Work request: Give the data again exactly as it appears, excluding any pictures.

Data section:
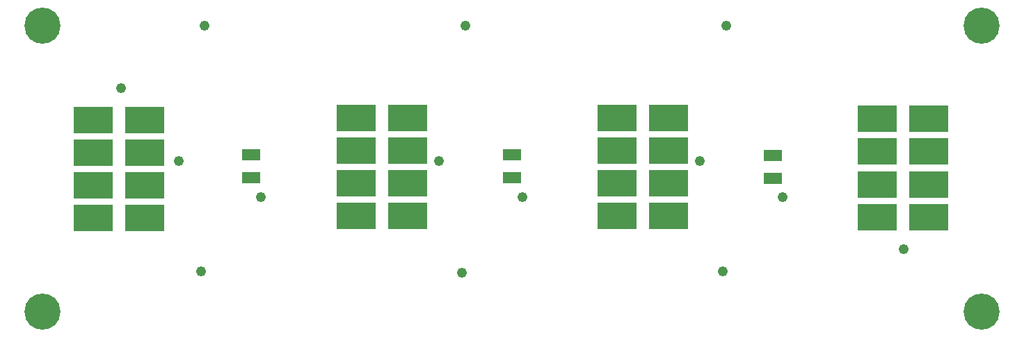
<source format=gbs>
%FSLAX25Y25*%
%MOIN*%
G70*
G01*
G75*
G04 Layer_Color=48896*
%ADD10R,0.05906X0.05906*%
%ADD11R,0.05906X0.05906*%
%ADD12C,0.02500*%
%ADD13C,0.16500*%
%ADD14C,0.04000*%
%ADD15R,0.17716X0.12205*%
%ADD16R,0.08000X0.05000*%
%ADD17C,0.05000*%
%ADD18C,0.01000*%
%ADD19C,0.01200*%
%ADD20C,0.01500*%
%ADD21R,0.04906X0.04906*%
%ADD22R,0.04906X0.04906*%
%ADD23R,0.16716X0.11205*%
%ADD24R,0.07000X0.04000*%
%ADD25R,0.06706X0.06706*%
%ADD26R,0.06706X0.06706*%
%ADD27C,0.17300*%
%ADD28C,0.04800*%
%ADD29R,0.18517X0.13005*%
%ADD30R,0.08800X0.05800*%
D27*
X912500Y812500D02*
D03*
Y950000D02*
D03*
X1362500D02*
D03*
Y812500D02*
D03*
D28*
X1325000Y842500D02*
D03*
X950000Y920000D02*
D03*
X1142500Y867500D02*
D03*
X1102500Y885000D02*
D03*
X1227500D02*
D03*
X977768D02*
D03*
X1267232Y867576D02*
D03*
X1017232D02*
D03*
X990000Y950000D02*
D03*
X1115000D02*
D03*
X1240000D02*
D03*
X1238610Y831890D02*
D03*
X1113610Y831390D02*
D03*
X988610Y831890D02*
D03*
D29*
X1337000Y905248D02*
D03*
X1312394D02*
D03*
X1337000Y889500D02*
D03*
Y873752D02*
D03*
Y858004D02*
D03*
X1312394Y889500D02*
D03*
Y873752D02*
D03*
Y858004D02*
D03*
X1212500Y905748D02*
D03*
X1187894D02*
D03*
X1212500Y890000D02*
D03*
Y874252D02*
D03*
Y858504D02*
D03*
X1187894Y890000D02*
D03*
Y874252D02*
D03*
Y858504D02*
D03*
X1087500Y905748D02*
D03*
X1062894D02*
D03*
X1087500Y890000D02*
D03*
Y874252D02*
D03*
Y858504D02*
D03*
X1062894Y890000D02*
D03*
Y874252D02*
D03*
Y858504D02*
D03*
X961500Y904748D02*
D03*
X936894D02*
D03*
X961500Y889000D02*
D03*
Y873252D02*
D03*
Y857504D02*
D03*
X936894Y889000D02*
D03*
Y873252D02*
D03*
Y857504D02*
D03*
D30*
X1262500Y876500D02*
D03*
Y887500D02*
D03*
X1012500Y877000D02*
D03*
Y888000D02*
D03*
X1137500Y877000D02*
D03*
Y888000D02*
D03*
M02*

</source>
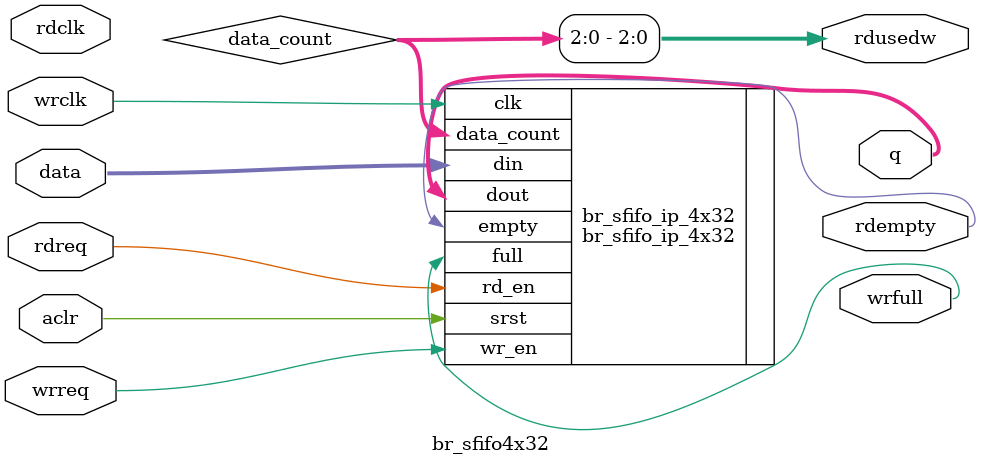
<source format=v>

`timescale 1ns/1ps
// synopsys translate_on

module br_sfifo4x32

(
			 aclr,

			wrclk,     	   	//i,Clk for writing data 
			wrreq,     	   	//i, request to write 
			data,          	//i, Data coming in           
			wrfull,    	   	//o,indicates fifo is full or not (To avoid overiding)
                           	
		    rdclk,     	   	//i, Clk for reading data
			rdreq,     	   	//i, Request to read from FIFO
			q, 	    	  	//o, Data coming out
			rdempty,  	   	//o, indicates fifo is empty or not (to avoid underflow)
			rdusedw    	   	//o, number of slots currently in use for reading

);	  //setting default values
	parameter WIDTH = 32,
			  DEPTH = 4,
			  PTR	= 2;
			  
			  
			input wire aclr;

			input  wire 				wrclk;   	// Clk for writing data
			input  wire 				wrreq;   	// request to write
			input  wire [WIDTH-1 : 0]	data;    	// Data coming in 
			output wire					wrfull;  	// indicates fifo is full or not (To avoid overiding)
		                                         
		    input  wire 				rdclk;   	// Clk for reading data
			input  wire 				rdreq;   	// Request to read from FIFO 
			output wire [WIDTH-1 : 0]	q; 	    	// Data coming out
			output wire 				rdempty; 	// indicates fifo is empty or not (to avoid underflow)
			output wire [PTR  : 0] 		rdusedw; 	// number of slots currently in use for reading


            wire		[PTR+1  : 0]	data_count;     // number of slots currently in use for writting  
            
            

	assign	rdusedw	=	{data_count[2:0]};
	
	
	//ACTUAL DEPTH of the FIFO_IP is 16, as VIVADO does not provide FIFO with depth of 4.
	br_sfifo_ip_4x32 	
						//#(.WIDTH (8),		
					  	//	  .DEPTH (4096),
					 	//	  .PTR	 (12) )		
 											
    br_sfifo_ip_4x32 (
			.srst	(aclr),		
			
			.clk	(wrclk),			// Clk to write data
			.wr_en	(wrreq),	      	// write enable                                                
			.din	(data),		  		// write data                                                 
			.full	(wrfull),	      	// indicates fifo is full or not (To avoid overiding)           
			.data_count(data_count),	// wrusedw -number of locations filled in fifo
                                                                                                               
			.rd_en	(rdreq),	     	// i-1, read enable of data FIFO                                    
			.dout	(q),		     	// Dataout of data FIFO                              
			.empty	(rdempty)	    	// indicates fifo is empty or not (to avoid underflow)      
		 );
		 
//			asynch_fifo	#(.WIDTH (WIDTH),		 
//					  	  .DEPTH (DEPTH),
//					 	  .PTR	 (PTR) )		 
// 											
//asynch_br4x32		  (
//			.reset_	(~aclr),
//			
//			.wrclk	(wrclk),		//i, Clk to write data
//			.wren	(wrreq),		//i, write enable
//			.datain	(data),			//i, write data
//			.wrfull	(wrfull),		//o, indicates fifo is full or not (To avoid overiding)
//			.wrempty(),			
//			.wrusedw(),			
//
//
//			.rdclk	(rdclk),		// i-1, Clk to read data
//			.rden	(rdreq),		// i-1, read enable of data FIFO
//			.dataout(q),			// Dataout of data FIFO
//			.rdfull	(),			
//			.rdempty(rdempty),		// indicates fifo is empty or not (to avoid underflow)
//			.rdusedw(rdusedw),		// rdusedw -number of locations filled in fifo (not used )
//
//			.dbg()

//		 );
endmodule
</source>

The answer:
<source format=gbs>
%FSLAX25Y25*%
%MOIN*%
G70*
G01*
G75*
G04 Layer_Color=48896*
%ADD10R,0.05906X0.05906*%
%ADD11R,0.05906X0.05906*%
%ADD12C,0.02500*%
%ADD13C,0.16500*%
%ADD14C,0.04000*%
%ADD15R,0.17716X0.12205*%
%ADD16R,0.08000X0.05000*%
%ADD17C,0.05000*%
%ADD18C,0.01000*%
%ADD19C,0.01200*%
%ADD20C,0.01500*%
%ADD21R,0.04906X0.04906*%
%ADD22R,0.04906X0.04906*%
%ADD23R,0.16716X0.11205*%
%ADD24R,0.07000X0.04000*%
%ADD25R,0.06706X0.06706*%
%ADD26R,0.06706X0.06706*%
%ADD27C,0.17300*%
%ADD28C,0.04800*%
%ADD29R,0.18517X0.13005*%
%ADD30R,0.08800X0.05800*%
D27*
X912500Y812500D02*
D03*
Y950000D02*
D03*
X1362500D02*
D03*
Y812500D02*
D03*
D28*
X1325000Y842500D02*
D03*
X950000Y920000D02*
D03*
X1142500Y867500D02*
D03*
X1102500Y885000D02*
D03*
X1227500D02*
D03*
X977768D02*
D03*
X1267232Y867576D02*
D03*
X1017232D02*
D03*
X990000Y950000D02*
D03*
X1115000D02*
D03*
X1240000D02*
D03*
X1238610Y831890D02*
D03*
X1113610Y831390D02*
D03*
X988610Y831890D02*
D03*
D29*
X1337000Y905248D02*
D03*
X1312394D02*
D03*
X1337000Y889500D02*
D03*
Y873752D02*
D03*
Y858004D02*
D03*
X1312394Y889500D02*
D03*
Y873752D02*
D03*
Y858004D02*
D03*
X1212500Y905748D02*
D03*
X1187894D02*
D03*
X1212500Y890000D02*
D03*
Y874252D02*
D03*
Y858504D02*
D03*
X1187894Y890000D02*
D03*
Y874252D02*
D03*
Y858504D02*
D03*
X1087500Y905748D02*
D03*
X1062894D02*
D03*
X1087500Y890000D02*
D03*
Y874252D02*
D03*
Y858504D02*
D03*
X1062894Y890000D02*
D03*
Y874252D02*
D03*
Y858504D02*
D03*
X961500Y904748D02*
D03*
X936894D02*
D03*
X961500Y889000D02*
D03*
Y873252D02*
D03*
Y857504D02*
D03*
X936894Y889000D02*
D03*
Y873252D02*
D03*
Y857504D02*
D03*
D30*
X1262500Y876500D02*
D03*
Y887500D02*
D03*
X1012500Y877000D02*
D03*
Y888000D02*
D03*
X1137500Y877000D02*
D03*
Y888000D02*
D03*
M02*

</source>
<source format=v>

`timescale 1ns/1ps
// synopsys translate_on

module br_sfifo4x32

(
			 aclr,

			wrclk,     	   	//i,Clk for writing data 
			wrreq,     	   	//i, request to write 
			data,          	//i, Data coming in           
			wrfull,    	   	//o,indicates fifo is full or not (To avoid overiding)
                           	
		    rdclk,     	   	//i, Clk for reading data
			rdreq,     	   	//i, Request to read from FIFO
			q, 	    	  	//o, Data coming out
			rdempty,  	   	//o, indicates fifo is empty or not (to avoid underflow)
			rdusedw    	   	//o, number of slots currently in use for reading

);	  //setting default values
	parameter WIDTH = 32,
			  DEPTH = 4,
			  PTR	= 2;
			  
			  
			input wire aclr;

			input  wire 				wrclk;   	// Clk for writing data
			input  wire 				wrreq;   	// request to write
			input  wire [WIDTH-1 : 0]	data;    	// Data coming in 
			output wire					wrfull;  	// indicates fifo is full or not (To avoid overiding)
		                                         
		    input  wire 				rdclk;   	// Clk for reading data
			input  wire 				rdreq;   	// Request to read from FIFO 
			output wire [WIDTH-1 : 0]	q; 	    	// Data coming out
			output wire 				rdempty; 	// indicates fifo is empty or not (to avoid underflow)
			output wire [PTR  : 0] 		rdusedw; 	// number of slots currently in use for reading


            wire		[PTR+1  : 0]	data_count;     // number of slots currently in use for writting  
            
            

	assign	rdusedw	=	{data_count[2:0]};
	
	
	//ACTUAL DEPTH of the FIFO_IP is 16, as VIVADO does not provide FIFO with depth of 4.
	br_sfifo_ip_4x32 	
						//#(.WIDTH (8),		
					  	//	  .DEPTH (4096),
					 	//	  .PTR	 (12) )		
 											
    br_sfifo_ip_4x32 (
			.srst	(aclr),		
			
			.clk	(wrclk),			// Clk to write data
			.wr_en	(wrreq),	      	// write enable                                                
			.din	(data),		  		// write data                                                 
			.full	(wrfull),	      	// indicates fifo is full or not (To avoid overiding)           
			.data_count(data_count),	// wrusedw -number of locations filled in fifo
                                                                                                               
			.rd_en	(rdreq),	     	// i-1, read enable of data FIFO                                    
			.dout	(q),		     	// Dataout of data FIFO                              
			.empty	(rdempty)	    	// indicates fifo is empty or not (to avoid underflow)      
		 );
		 
//			asynch_fifo	#(.WIDTH (WIDTH),		 
//					  	  .DEPTH (DEPTH),
//					 	  .PTR	 (PTR) )		 
// 											
//asynch_br4x32		  (
//			.reset_	(~aclr),
//			
//			.wrclk	(wrclk),		//i, Clk to write data
//			.wren	(wrreq),		//i, write enable
//			.datain	(data),			//i, write data
//			.wrfull	(wrfull),		//o, indicates fifo is full or not (To avoid overiding)
//			.wrempty(),			
//			.wrusedw(),			
//
//
//			.rdclk	(rdclk),		// i-1, Clk to read data
//			.rden	(rdreq),		// i-1, read enable of data FIFO
//			.dataout(q),			// Dataout of data FIFO
//			.rdfull	(),			
//			.rdempty(rdempty),		// indicates fifo is empty or not (to avoid underflow)
//			.rdusedw(rdusedw),		// rdusedw -number of locations filled in fifo (not used )
//
//			.dbg()

//		 );
endmodule
</source>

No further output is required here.